Der Umbau von Siemens ist noch nicht abgeschlossen. Im neuen Geschäftsjahr will sich der Münchner Konzern noch fokussierter aufstellen. Analysten sehen 50 Prozent Wertsteigerungspotenzial – jetzt einsteigen? Von Jörg Lang
Der damalige Firmenchef Heinrich von Pierer bezeichnete Siemens in den 1990er-Jahren als langsamen Dampfer, der aber viele kleine Schnellboote habe. In der Zwischenzeit hat sich viel getan.
Aus einem undurchsichtigen Konglomerat mit vielen Geschäftsbereichen ist ein fokussierter Konzern geworden. Die Dividenden sind stetig angestiegen, der Kurs notiert auf Rekordniveau. Nun stehen weitere strukturelle Änderungen und möglicherweise auch milliardenschwere Portfoliobereinigungen an. Die Aktie hingegen weist trotz der guten Entwicklung immer noch einen deutlichen Abschlag zu internationalen Wettbewerbern auf.
Dass sich bei Siemens viel getan hat, zeigen schon die Zahlen zum abgelaufenen Jahr. Der Konzern verbuchte trotz eines konjunkturbedingt starken Gewinnrückgangs in der Vorzeigebranche Automatisierungstechnik ein Rekordergebnis. Dass das gelang, liegt vor allem an der strategischen Positionierung der einzelnen Bereiche. Der Elektrokonzern ist dort aktiv, wo überdurchschnittliche Wachstumsraten zu erwarten sind: Demografie, Mobilität, Digitalisierung und Automatisierung. Gleichzeitig ist die 1847 als Telegraphen-Bauanstalt in Berlin gegründete Gesellschaft weltweit vertreten. Läuft es in einer Region schlechter, kann das durch die stärkeren Märkte ausgeglichen werden.
Siemens-Aktie: Drei Bereiche – 50 Milliarden-Reserve
Bei Siemens gibt es zwei Ebenen: das operative Geschäft und die Beteiligungen. Operativ ist der Konzern in drei Bereiche gegliedert. Hinter der Spartenbezeichnung Digital Industries verbergen sich vor allem die Aktivitäten in der Automatisierung von Produktionsprozessen. Siemens hat hier ein breites Angebot an Lösungen, etwa um die Fertigung bei Firmenkunden zu digitalisieren. Dazu gehört das weltweit wohl größte Portfolio an industriellen Softwarelösungen.

# # # # # # #

Ziele:
**A)** Tausche in den Datensätzen zwischen der Zeile mit "What objects are" und der Zeile mit "building: (200, 145)", beide eingeschlossen, "satellite image" gegen "aerial image" aus. Gib nur diese Zeilen wieder und lass alles andere unverändert.
**B)** Führe den Artikel über den Umbau von Siemens nach seinem letzten Satz weiter.
Der Artikel und die Datensätze hängen nicht miteinander zusammen.

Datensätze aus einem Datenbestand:
# # # # # # #

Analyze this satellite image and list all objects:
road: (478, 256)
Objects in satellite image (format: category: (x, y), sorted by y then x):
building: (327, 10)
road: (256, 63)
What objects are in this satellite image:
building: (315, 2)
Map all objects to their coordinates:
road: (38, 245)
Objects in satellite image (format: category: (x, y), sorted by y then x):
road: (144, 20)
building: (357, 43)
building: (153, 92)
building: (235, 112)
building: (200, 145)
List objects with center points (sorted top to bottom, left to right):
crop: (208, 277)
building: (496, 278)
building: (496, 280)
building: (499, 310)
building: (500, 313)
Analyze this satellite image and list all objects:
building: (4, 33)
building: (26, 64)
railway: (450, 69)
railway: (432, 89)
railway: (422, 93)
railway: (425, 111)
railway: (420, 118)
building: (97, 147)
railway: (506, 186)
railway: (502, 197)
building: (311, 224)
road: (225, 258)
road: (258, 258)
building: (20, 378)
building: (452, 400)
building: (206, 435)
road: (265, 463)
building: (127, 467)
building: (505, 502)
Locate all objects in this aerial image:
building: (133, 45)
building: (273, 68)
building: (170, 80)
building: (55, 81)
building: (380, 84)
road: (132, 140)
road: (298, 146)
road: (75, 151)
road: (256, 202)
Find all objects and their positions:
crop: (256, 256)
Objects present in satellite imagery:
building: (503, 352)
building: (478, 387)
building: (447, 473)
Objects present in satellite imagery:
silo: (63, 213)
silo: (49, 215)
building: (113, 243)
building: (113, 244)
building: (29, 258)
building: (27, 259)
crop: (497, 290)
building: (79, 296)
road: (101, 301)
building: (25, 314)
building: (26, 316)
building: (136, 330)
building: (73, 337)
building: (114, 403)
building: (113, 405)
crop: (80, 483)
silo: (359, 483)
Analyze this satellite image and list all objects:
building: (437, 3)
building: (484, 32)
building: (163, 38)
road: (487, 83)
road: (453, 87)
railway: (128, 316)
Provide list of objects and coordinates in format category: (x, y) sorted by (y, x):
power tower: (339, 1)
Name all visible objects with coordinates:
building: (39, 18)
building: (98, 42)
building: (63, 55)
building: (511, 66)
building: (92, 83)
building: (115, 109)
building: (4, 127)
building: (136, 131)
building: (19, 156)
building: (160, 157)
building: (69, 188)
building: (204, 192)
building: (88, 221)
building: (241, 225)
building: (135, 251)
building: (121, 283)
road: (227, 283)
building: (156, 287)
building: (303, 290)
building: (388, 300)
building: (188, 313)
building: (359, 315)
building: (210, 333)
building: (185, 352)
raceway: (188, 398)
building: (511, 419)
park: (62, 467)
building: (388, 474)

# # # # # # #

Die Antworten:
**A)**
What objects are in this aerial image:
building: (315, 2)
Map all objects to their coordinates:
road: (38, 245)
Objects in aerial image (format: category: (x, y), sorted by y then x):
road: (144, 20)
building: (357, 43)
building: (153, 92)
building: (235, 112)
building: (200, 145)

**B)**
Der zweitgrößte Bereich wird im Organigramm unter Smart Infrastructure geführt. Siemens vernetzt etwa Energiesysteme, Gebäude und Industrien. Ein großer Block sind die Rechenzentren, die zur Nutzung von künstlicher Intelligenz technisch aufgerüstet werden müssen. Außerdem gehört zum Konzern noch der Bereich Mobility. Hinter diesem — gemessen an der Profitabilität — schwächsten Segment verbirgt sich die Bahntechnik. Siemens stellt Züge, aber auch Bahninfrastruktur her und hat entsprechende Softwareangebote. Der Auftragsbestand liegt bei drei Jahresumsätzen.
Dazu konsolidiert der Konzern noch das Geschäft von Siemens Healthineers. An dem Medizintechniker hält Siemens eine Beteiligung von 75 Prozent, die rund 43,1 Milliarden Euro wert ist. Das Bild wird abgerundet durch eine Beteiligung von 17 Prozent an Siemens Energy, die 6,7 Milliarden Euro wert ist.
Siemens: Nächster Akt im Konzernumbau
Geht es nach Konzernchef Roland Busch, wird die Entwicklung hier noch nicht zu Ende sein: „Beginnend mit dem Geschäftsjahr 2025 werden wir Siemens auf die nächste Stufe der Wertsteigerung heben“, verspricht er. Dahinter könnte eine Kombination von Maßnahmen stehen. Busch und seine Kollegen wollen im laufenden Geschäftsjahr das Programm „One Tech Company“ aufsetzen. Dabei gibt es drei Stoßrichtungen: Optimierung, Produktivität und Zukäufe. Zum einen soll der Konzern übergreifend Prozesse und Systeme optimieren, zudem IT-Werkzeuge einführen, die die Abläufe verbessern. Das stetig wachsende Softwaregeschäft soll stärker skaliert werden, wie das bei reinen Softwarefirmen der Fall ist. Gleichzeitig hat der Konzern immer noch Konglomerats-Charakter. Die Beteiligung an Healthineers passt nicht mehr dazu. Ohne strategischen Wert scheinen 45 Milliarden Euro gebundenes Vermögen nicht wirtschaftlich zu sein. Eine Abspaltung an die Aktionäre oder ein Verkauf könnten eine der Stufen der Wertsteigerung sein, die Busch erreichen will.
Im Übrigen passe auch der Bahntechnik Bereich Mobility wegen der geringen Kapitalrenditen nicht mehr richtig ins Bild, meinen die Analysten von Berenberg. Die Abspaltung oder der Verkauf würde Kapital freisetzen und vor allem auch den Bewertungsabschlag zu fokussierteren Wettbewerbern wie etwa dem französischen Konzern Schneider Electric verringern.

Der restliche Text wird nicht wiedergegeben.